Crouching in Shipyards with Viggo Mortensen (Crimes of the Future)
Crimes of the Future (2022) by David Cronenberg — Watched on June 3, 2022
There’s a lot of crouching in this film. Like crouching/squatting almost as if he’s in the gym. First Viggo Mortensen’s Saul Tenser squats and then the rest of the film joins him in his squatting ways. No one ever questions his squatting either. But I promise you there’s more in this film that exists outside of the squatting.
The film is shot in Greece (for some reason) and starts with a boy playing in the sand on the beach, while his mother warns him not to eat anything he finds in the sand. These are the first words said in the film, and in any other film you would wonder what you just walked into but you quickly realise that you’re in the wild, wonderful world of David Cronenberg. The boy is also sitting right in front of what seems like a capsized ship but is also something that is never explained. And just like when you go on a roller coaster and you throw your hands in the air, you quickly become immersed in his world. It pulls you in and forces you to take a seat. You’re thrown into divergent stories that you simply expect will somehow work their way to one another. We quickly meet Viggo Mortensen’s Saul Tenser and his partner, Lea Seydoux’s Caprice. Saul Tenser is a man who grows novel organs inside his body, while Caprice is a former trauma surgeon who extracts these new organs from his body as part of their performance art.
While Caprice is still happy with the partnership and their art, Saul is often tired of being an artist and wondering if anyone is concerned with his art as his audience marvels around him.
Upon the growth of one of his new organs, Saul and Caprice report the growth to a government agency called the National Organ Register.
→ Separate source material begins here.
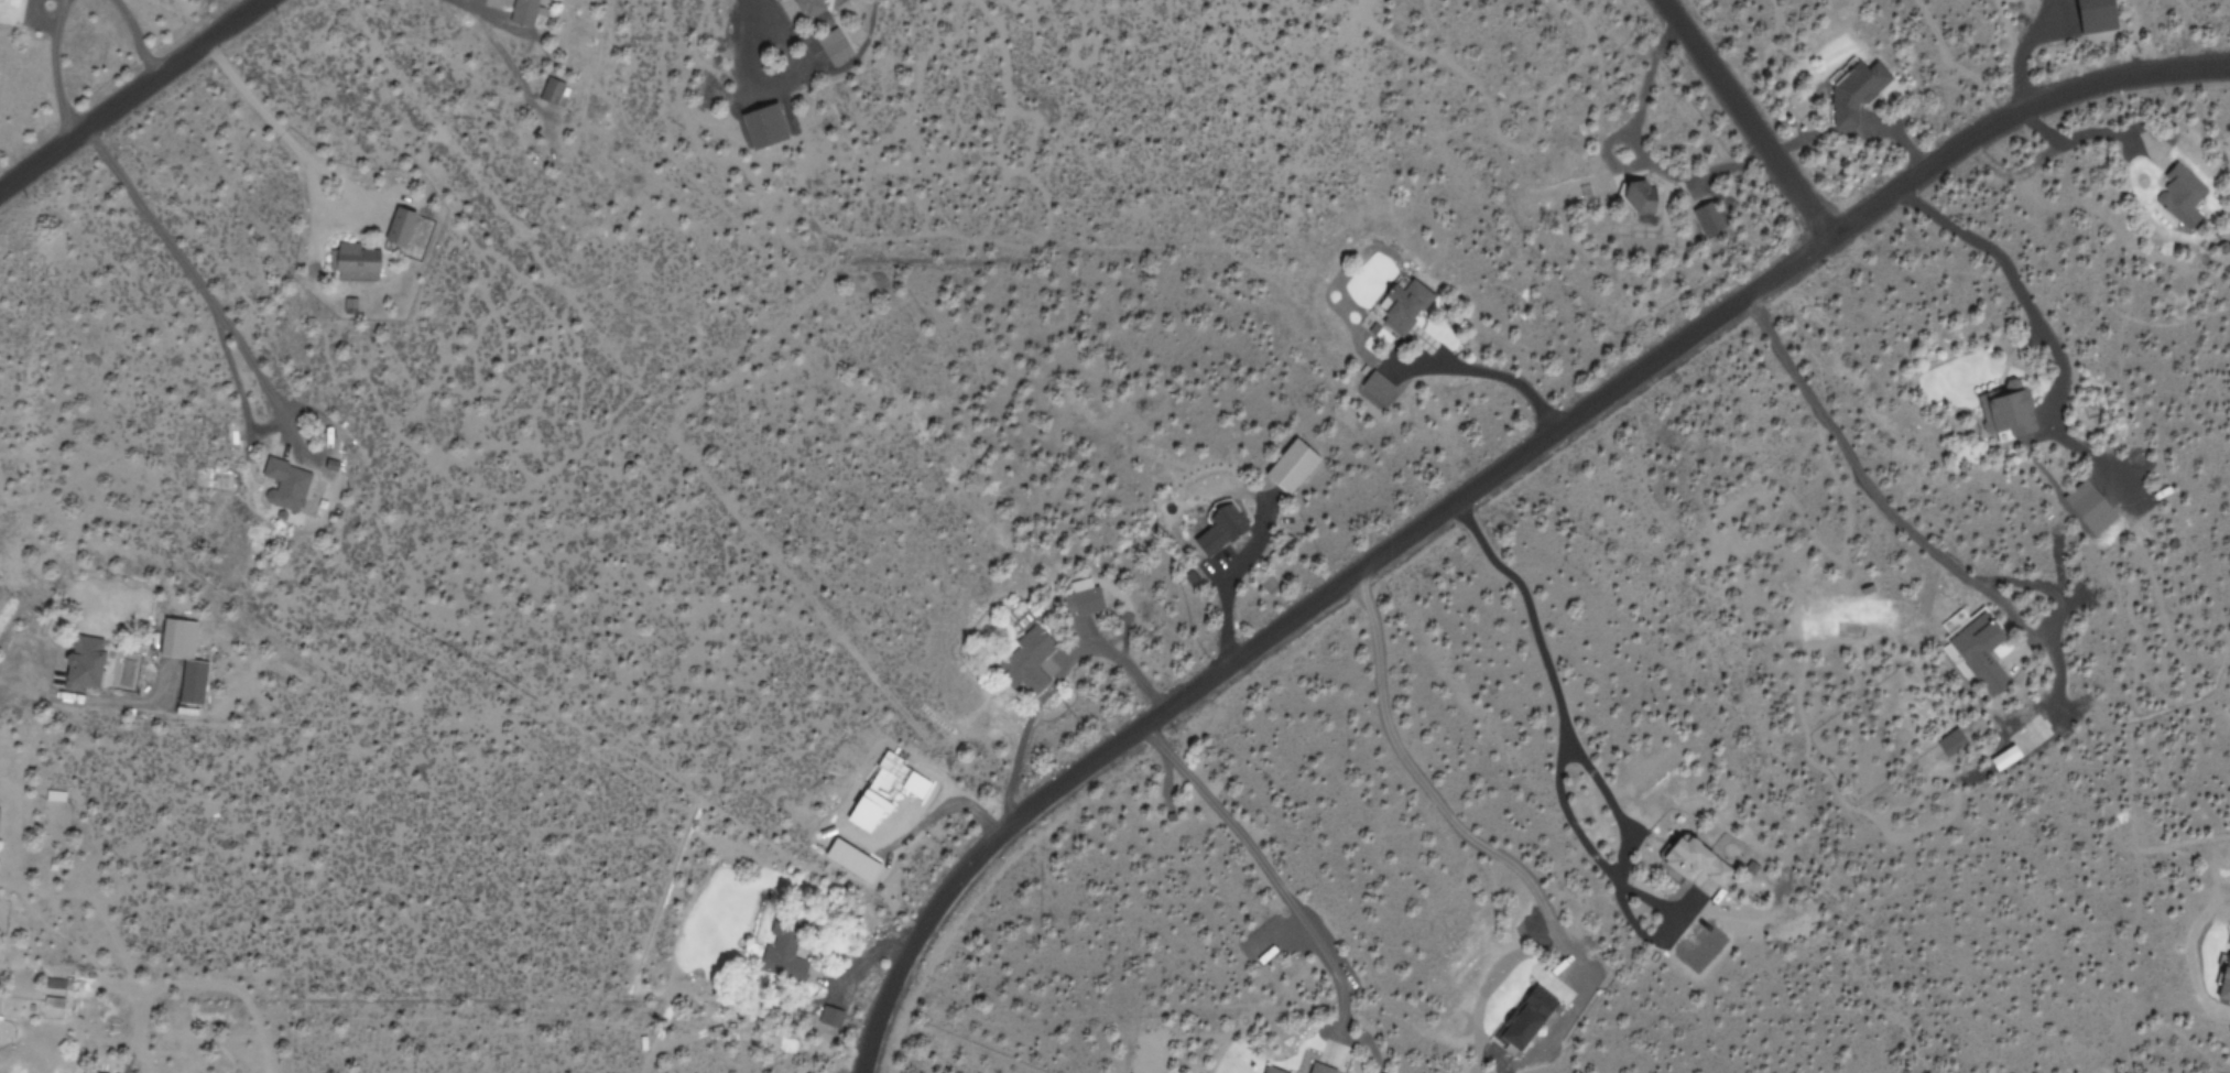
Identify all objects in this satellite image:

At the National Organ Register, we meet Timlin, played by Kristen Stewart, and Wippet played by Don McKellar (Kellar’s Wippet even is revealed to be behind underground performance art shows). While upon first meeting, the two investigators seem to be concerned for the scientific and evolutionary ramifications of the novel organs, they quickly become swept up in the performance art of Saul and Caprice.
I should expand on the world we are in here.
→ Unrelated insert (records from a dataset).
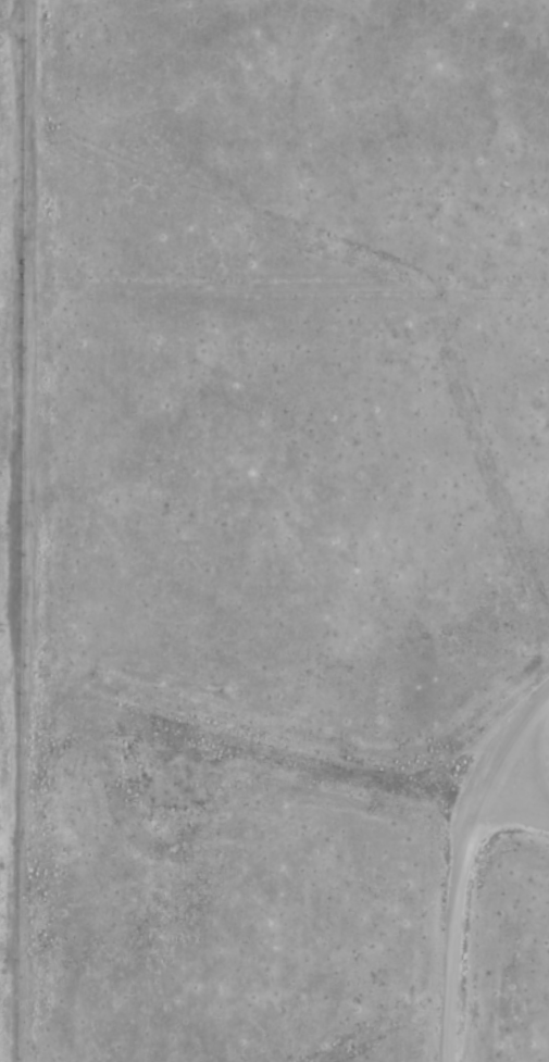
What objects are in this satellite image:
road: (335, 769)
wind turbine: (180, 783)
road: (455, 858)

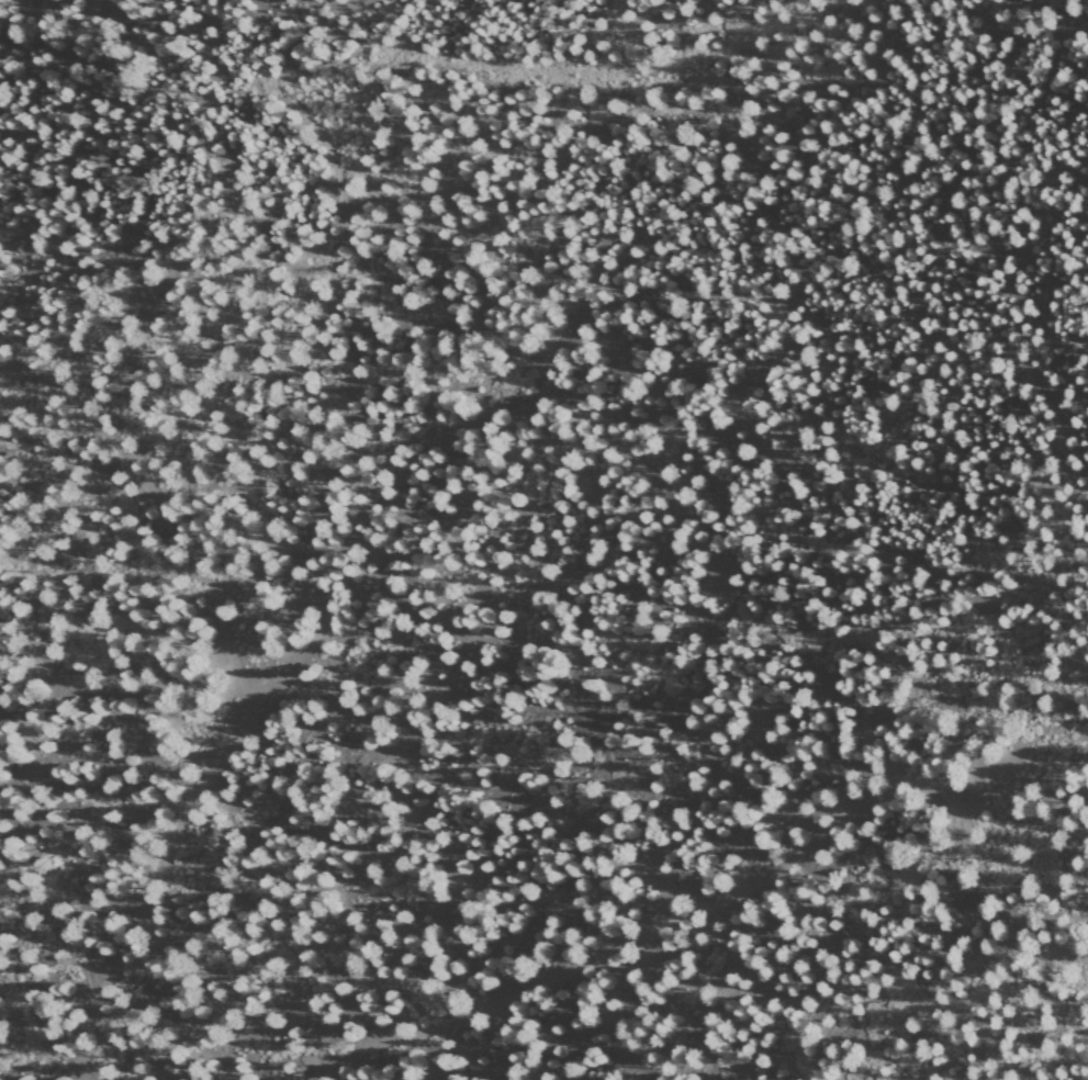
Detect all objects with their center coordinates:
road: (6, 1)
road: (242, 690)
road: (744, 890)
road: (1066, 1005)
Saul is someone who due to his ability to develop new organs needs a specific bed to regulate and anticipate his pain but coincidentally, this is also a world where no one feels pain when they are awake. And as such, there are stabby sessions where people are cutting each other’s skin on the street.
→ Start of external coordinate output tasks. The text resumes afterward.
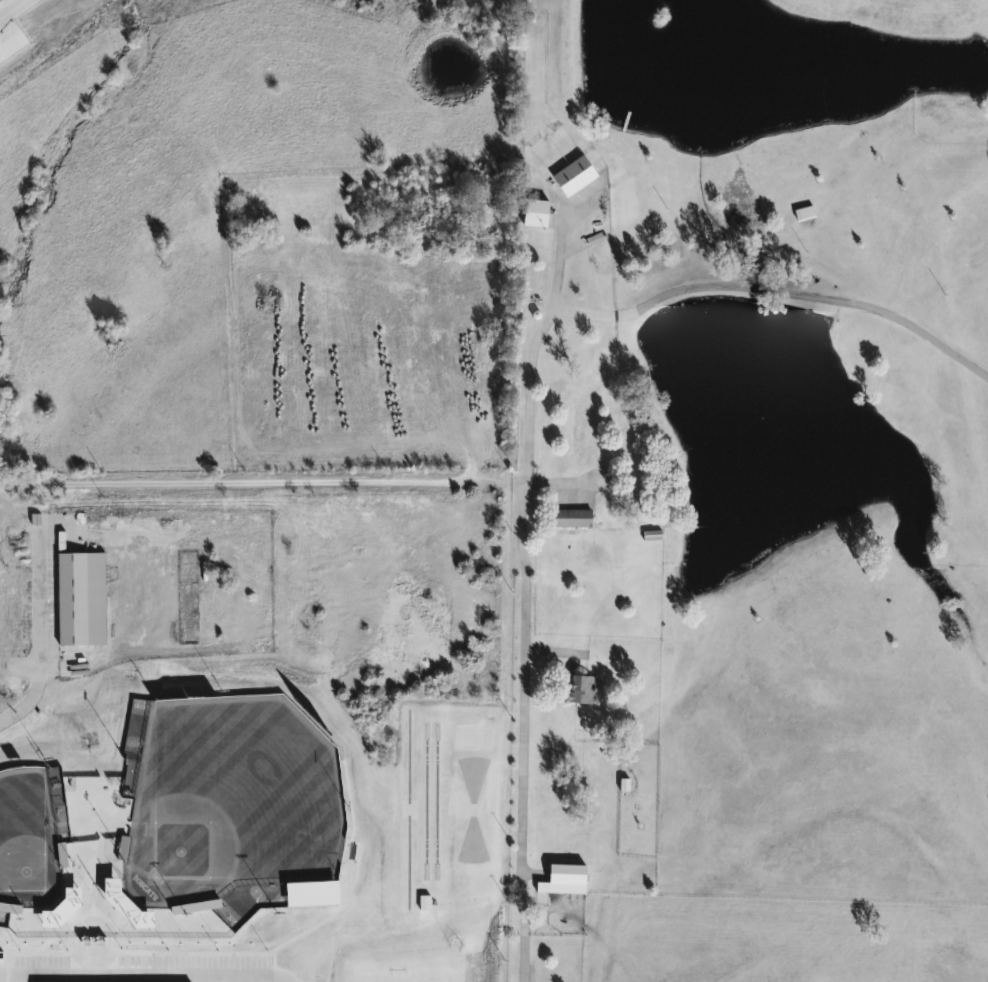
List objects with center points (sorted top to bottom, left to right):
road: (12, 8)
road: (36, 25)
building: (577, 174)
building: (538, 212)
building: (805, 212)
road: (723, 286)
road: (526, 393)
building: (622, 432)
road: (260, 483)
building: (574, 517)
building: (81, 598)
building: (581, 688)
road: (523, 691)
road: (30, 699)
building: (565, 879)
road: (519, 942)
At one point Wippet says that everyone wants to be a performance artist and nothing is more true. We find our characters at a host of performance art shows as they ponder questions about what is happening to the body and to evolution and humanity as a whole.
We see the now-viral clip of Kristin Stewart saying that “surgery is the new sex” in her wonderful Timlin voice.
She’s great here, as she always is.
This is a world where it feels like no one ever speaks of anything besides these performance art shows. Where a man eats a bar at a show and dies and no one particularly bats an eye. While the film may have the genre “body-horror”, it spends most of its time contemplating the impacts of an everchanging technological landscape on the environment and as a consequence on the body.
The environment has changed, and we have followed. While we are clearly in another world, Cronenberg’s musings on evolution and our evolving place in the world we live in remain astute. At one point in the film, we meet characters who no longer eat what we know as food but rather eat plastic and are known eloquently as the “plastic eaters”. While Cronenberg goes back to some of his body horror like with “The Brood” he looks at us and asks “what an everchanging technological and biological landscape might do to us as a species?”
And for all its wonderfully weird acting, honestly just going to see this film to watch Mortensen and Welker Bungue’s Detective Cope squat and crouch to have conversations on evolution in random places such as a shipyard is great enough.
Seydoux is great as usual and there’s a couple of characters known as Router and Berst that are wonderful “comical” delights if I can even call them that. For all its storytelling, it feels like this movie could be at five movies, it remains compelling and intriguing that you want to know more.